Consumer Watch: Holiday Shopping Safely

FRESNO, Calif. (KFSN) -- Mobile devices are increasingly the top tool of choice for many shoppers, but does this convenience come at a cost of financial safety?

Tis' the season for shopping on the go, while you're enjoying your morning coffee between classes on campus. But for Fresno mom Erin Ellis, a suspicious charge made her pause.
"So, they called us and said we noticed this random charge," Ellis said. "Is this from you? And it wasn't from us."

With that still fresh on her mind, she approaches her mobile shopping carefully. "I only look for the 's' at the end of the 'http,'" Ellis explained. "If it doesn't have the 's' then I don't shop there, I don't use that website."

Be sure to check that the site's secure and encrypted is key. Use a credit card, not a debit card -- which doesn't have the same consumer protections. And don't do your shopping when connected to public wifi. "There's people that could be sitting right next to you at Starbucks in that open wifi environment they could be looking at everything you're typing in," Clovis Police Sergeant Jim Munro said.

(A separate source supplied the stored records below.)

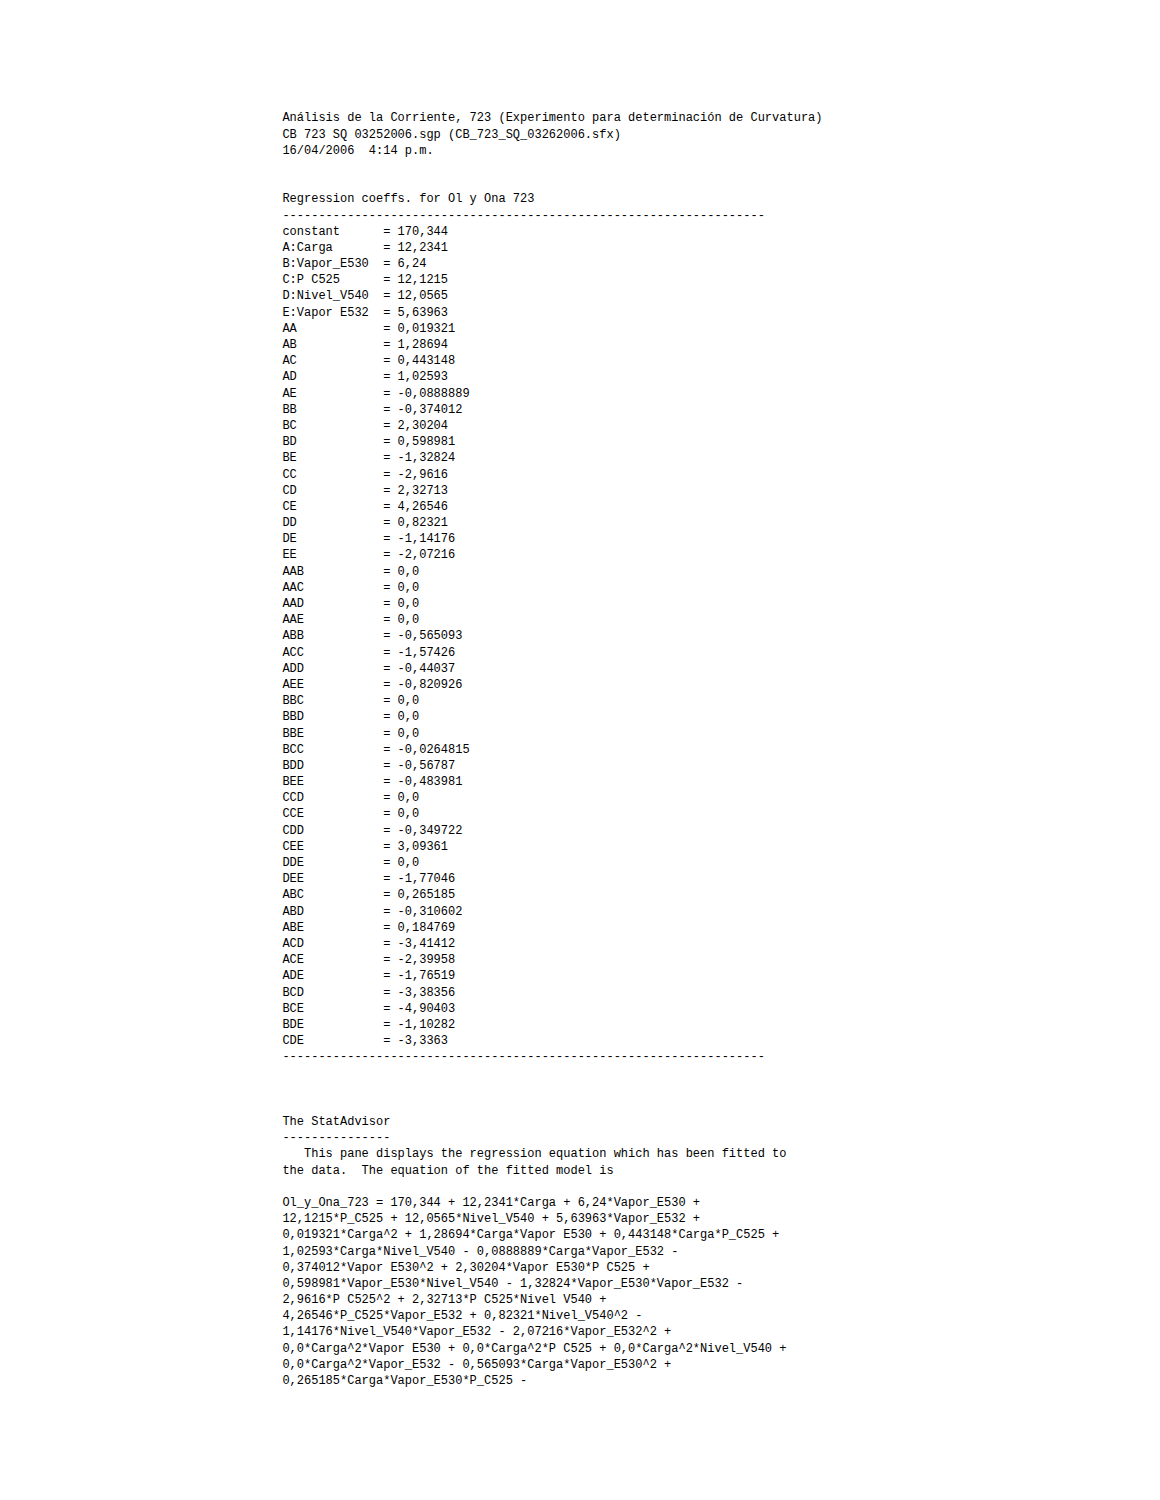Análisis de la Corriente, 723 (Experimento para determinación de Curvatura)
CB 723 SQ 03252006.sgp (CB_723_SQ_03262006.sfx)
16/04/2006  4:14 p.m.
Regression coeffs. for Ol y Ona 723
-------------------------------------------------------------------
constant      = 170,344
A:Carga       = 12,2341
B:Vapor_E530  = 6,24
C:P C525      = 12,1215
D:Nivel_V540  = 12,0565
E:Vapor E532  = 5,63963
AA            = 0,019321
AB            = 1,28694
AC            = 0,443148
AD            = 1,02593
AE            = -0,0888889
BB            = -0,374012
BC            = 2,30204
BD            = 0,598981
BE            = -1,32824
CC            = -2,9616
CD            = 2,32713
CE            = 4,26546
DD            = 0,82321
DE            = -1,14176
EE            = -2,07216
AAB           = 0,0
AAC           = 0,0
AAD           = 0,0
AAE           = 0,0
ABB           = -0,565093
ACC           = -1,57426
ADD           = -0,44037
AEE           = -0,820926
BBC           = 0,0
BBD           = 0,0
BBE           = 0,0
BCC           = -0,0264815
BDD           = -0,56787
BEE           = -0,483981
CCD           = 0,0
CCE           = 0,0
CDD           = -0,349722
CEE           = 3,09361
DDE           = 0,0
DEE           = -1,77046
ABC           = 0,265185
ABD           = -0,310602
ABE           = 0,184769
ACD           = -3,41412
ACE           = -2,39958
ADE           = -1,76519
BCD           = -3,38356
BCE           = -4,90403
BDE           = -1,10282
CDE           = -3,3363
-------------------------------------------------------------------
The StatAdvisor
---------------
   This pane displays the regression equation which has been fitted to
the data.  The equation of the fitted model is
Ol_y_Ona_723 = 170,344 + 12,2341*Carga + 6,24*Vapor_E530 +
12,1215*P_C525 + 12,0565*Nivel_V540 + 5,63963*Vapor_E532 +
0,019321*Carga^2 + 1,28694*Carga*Vapor E530 + 0,443148*Carga*P_C525 +
1,02593*Carga*Nivel_V540 - 0,0888889*Carga*Vapor_E532 -
0,374012*Vapor E530^2 + 2,30204*Vapor E530*P C525 +
0,598981*Vapor_E530*Nivel_V540 - 1,32824*Vapor_E530*Vapor_E532 -
2,9616*P C525^2 + 2,32713*P C525*Nivel V540 +
4,26546*P_C525*Vapor_E532 + 0,82321*Nivel_V540^2 -
1,14176*Nivel_V540*Vapor_E532 - 2,07216*Vapor_E532^2 +
0,0*Carga^2*Vapor E530 + 0,0*Carga^2*P C525 + 0,0*Carga^2*Nivel_V540 +
0,0*Carga^2*Vapor_E532 - 0,565093*Carga*Vapor_E530^2 +
0,265185*Carga*Vapor_E530*P_C525 -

Munro, Clovis PD's mobile device expert, says smarter and more secure shopping can still be convenient.

That's because smartphones can be made virtually impenetrable, "Have a passcode," Munro said. "Because that's gonna protect you if you lose your phone, if it's stolen. If they don't have your pass code there's really not much they can do."

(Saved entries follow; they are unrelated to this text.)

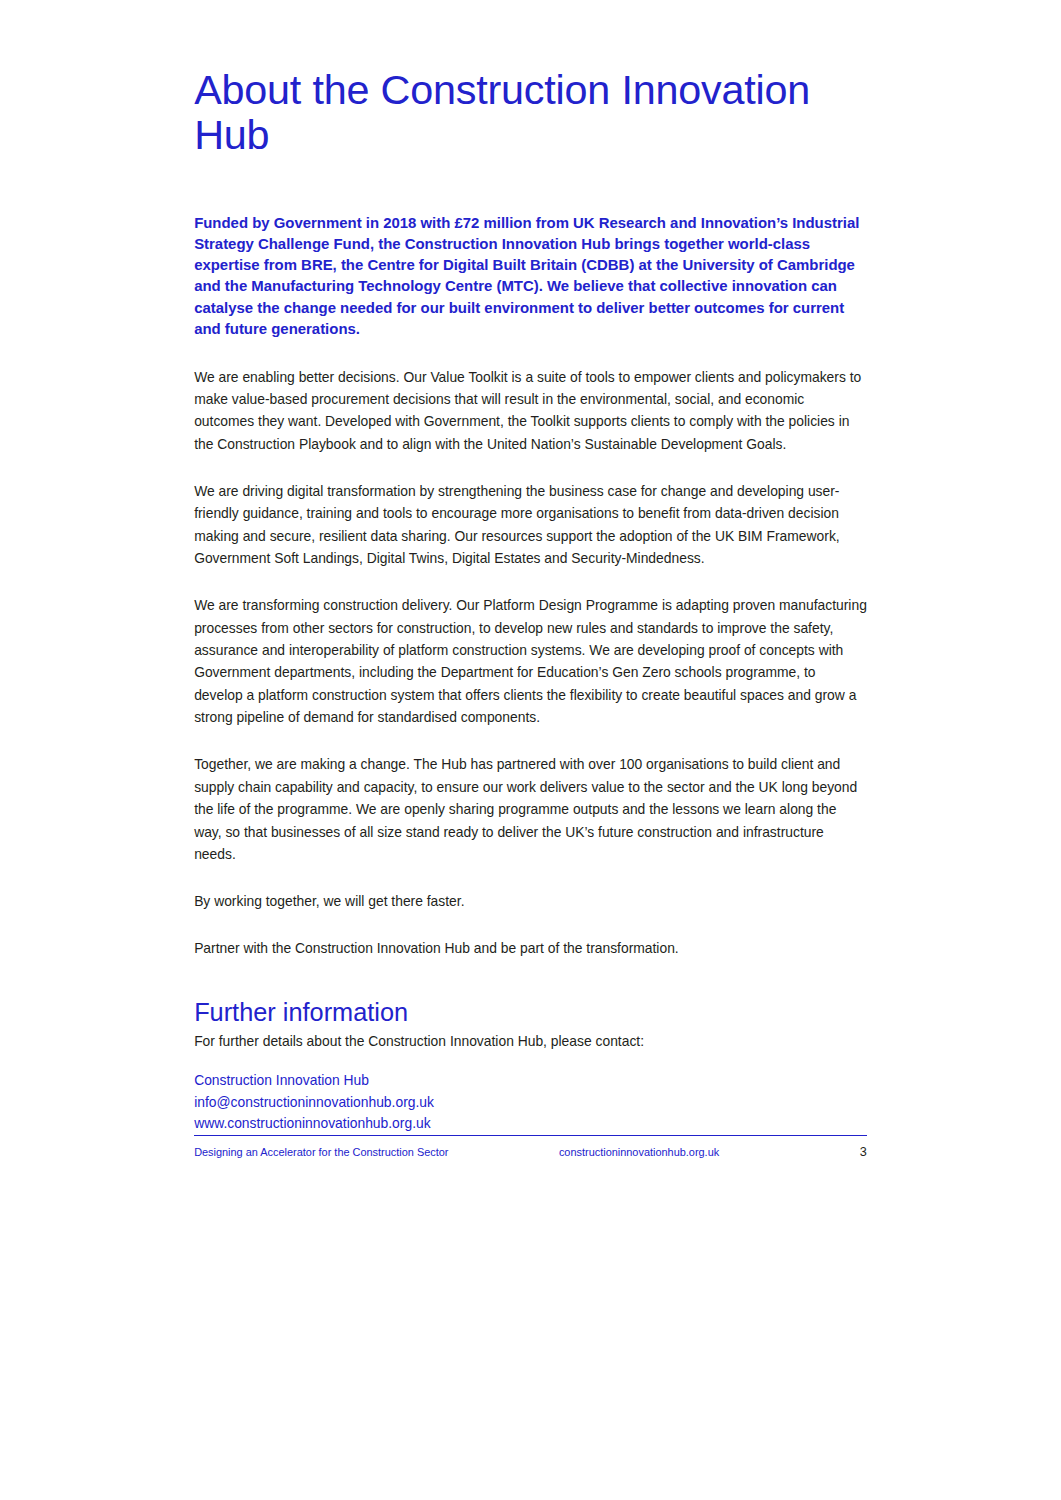About the Construction Innovation Hub
Funded by Government in 2018 with £72 million from UK Research and Innovation’s Industrial Strategy Challenge Fund, the Construction Innovation Hub brings together world-class expertise from BRE, the Centre for Digital Built Britain (CDBB) at the University of Cambridge and the Manufacturing Technology Centre (MTC). We believe that collective innovation can catalyse the change needed for our built environment to deliver better outcomes for current and future generations.
We are enabling better decisions. Our Value Toolkit is a suite of tools to empower clients and policymakers to make value-based procurement decisions that will result in the environmental, social, and economic outcomes they want. Developed with Government, the Toolkit supports clients to comply with the policies in the Construction Playbook and to align with the United Nation’s Sustainable Development Goals.
We are driving digital transformation by strengthening the business case for change and developing user-friendly guidance, training and tools to encourage more organisations to benefit from data-driven decision making and secure, resilient data sharing. Our resources support the adoption of the UK BIM Framework, Government Soft Landings, Digital Twins, Digital Estates and Security-Mindedness.
We are transforming construction delivery. Our Platform Design Programme is adapting proven manufacturing processes from other sectors for construction, to develop new rules and standards to improve the safety, assurance and interoperability of platform construction systems. We are developing proof of concepts with Government departments, including the Department for Education’s Gen Zero schools programme, to develop a platform construction system that offers clients the flexibility to create beautiful spaces and grow a strong pipeline of demand for standardised components.
Together, we are making a change. The Hub has partnered with over 100 organisations to build client and supply chain capability and capacity, to ensure our work delivers value to the sector and the UK long beyond the life of the programme. We are openly sharing programme outputs and the lessons we learn along the way, so that businesses of all size stand ready to deliver the UK’s future construction and infrastructure needs.
By working together, we will get there faster.
Partner with the Construction Innovation Hub and be part of the transformation.
Further information
For further details about the Construction Innovation Hub, please contact:
Construction Innovation Hub
info@constructioninnovationhub.org.uk
www.constructioninnovationhub.org.uk
Designing an Accelerator for the Construction Sector
constructioninnovationhub.org.uk
3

In fact, he said one of the safest ways to pay is Apple or Android pay because your card details are never shared and aren't stored on your device at all. "Quite honestly it's more secure than having a credit card and sliding it through the magnetic strip," Munro said.

When it comes to magnetic strip cards, those are being phased out in favor of the new EMV chip cards.

The cards are placed in a reader that creates a unique code for that purchase. It can't be duplicated by criminals like magnetic strips.

Merchants like Craig Pokorny at Aporjon Leather and Luggage said this reduces the risk of massive breaches like Target and Home Depot. "Just seemed like a good idea to protect customers," Pokorny said. "Get in the game right away. There's a lining inside the wallet that wraps all the way around."

He also stocked up on RFID blocking wallets and sleeves. These protect against a form of electronic pickpocketing called "RFID skimming," a more rare and high tech way of stealing credit card information.

"So as long as your card or passport is in one of these protected wallets, it's not going to be scanned by somebody," Pokorny said.

But no technology is foolproof. If thieves get a hold of your credit card, they can still use those stolen numbers online.

The best way to stop ID theft is to stay on top of your own financial information. Monitor your bank statements daily, via app's or online. And get a free credit report annually at Any accounts you don't recognize may be signs of suspicious activity.

That's what Erin does, "my husband and I we're always making sure that was his charge or my charge and if something shows up we're not aware of, we're definitely calling the bank," Ellis said.

And it's that vigilance that gives her peace of mind during the busy holiday shopping season.